▲The ship Ocean Mariner arrived yesterday at the port of Havana. He did so using a Liberian flag.Photo Afp
Afp
La Jornada Newspaper
Saturday, January 10, 2026, p. 6
Havana., An oil tanker arrived yesterday in Havana loaded with 85 thousand barrels of crude oil from Mexico, a country that supplies hydrocarbons to Cuba, in the context of the crisis in Venezuela.
The tanker Ocean Mariner It left the Petróleos Mexicanos (Pemex) terminal on January 5, located in Pajaritos in the port of Coatzacoalcos, Veracruz, bound for the Ñico López refinery in Havana, Jorge Piñón, a researcher at the University of Texas, told the AFP agency.
Pemex did not confirm this information upon request from the agency.
This week, President Claudia Sheinbaum Pardo admitted that in the face of the crisis facing Venezuela, “evidently, Mexico becomes an important supplier” to the island; However, he stated that “no more oil is being sent than has been sent historically. There is no particular shipment.”
The president thus responded in her usual conference to a question about a report from the British newspaper Financial Times which revealed that in 2025 Mexican oil shipments to Cuba exceeded those to Venezuela.
Sheinbaum Pardo clarified that these deliveries are made under contracts or a “humanitarian aid” scheme, but his government has not made public these agreements or the way in which Havana pays for the crude oil.
Venezuela was the island’s main supplier
The arrival of Ocean Mariner to Cuba occurs in a context of extreme tension due to the capture of Nicolás Maduro in Caracas and the control that the United States has taken of Venezuela’s oil, which until a few months ago was the main supplier of crude oil to Cuba.
Since 2000, Cuba has secured its oil supply with Venezuela through an agreement signed with then-president Hugo Chávez (1999-2013), in exchange for sending doctors, teachers and other professionals to the South American nation.
Trump recently claimed that Cuba “is about to fall,” and threatened Mexico with ground attacks against drug cartels.
This statement is seen as a warning to President Sheinbaum that “if Mexico does not act more vigorously against drug trafficking, the negotiations” of the T-MEC trade agreement, scheduled for this year, could be stopped, national security and armed forces expert Raúl Benítez Manaut told AFP.
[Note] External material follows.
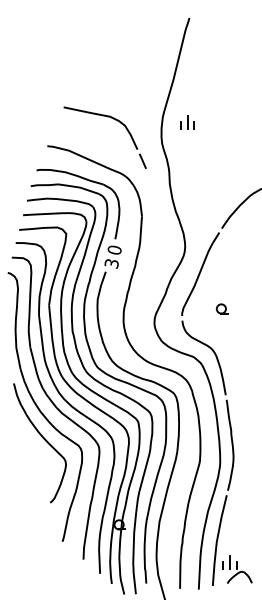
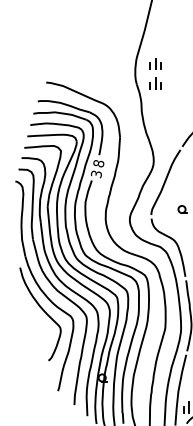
part: (113, 119) -> (97, 61), removed
part: (187, 147) -> (155, 83), added
text: (114, 249) -> (98, 163), 0 -> 8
Furthermore, it is a warning that “they are going to start putting a lot of pressure on the Mexican government to cut off the oil supply to Cuba.”
Last September, Pemex informed the United States Securities Commission that its subsidiary, Gasolina Bienestar, has been sending oil to the Caribbean island since 2023 and that in the first nine months of the year it exported 17,200 barrels of crude oil per day, worth $400 million.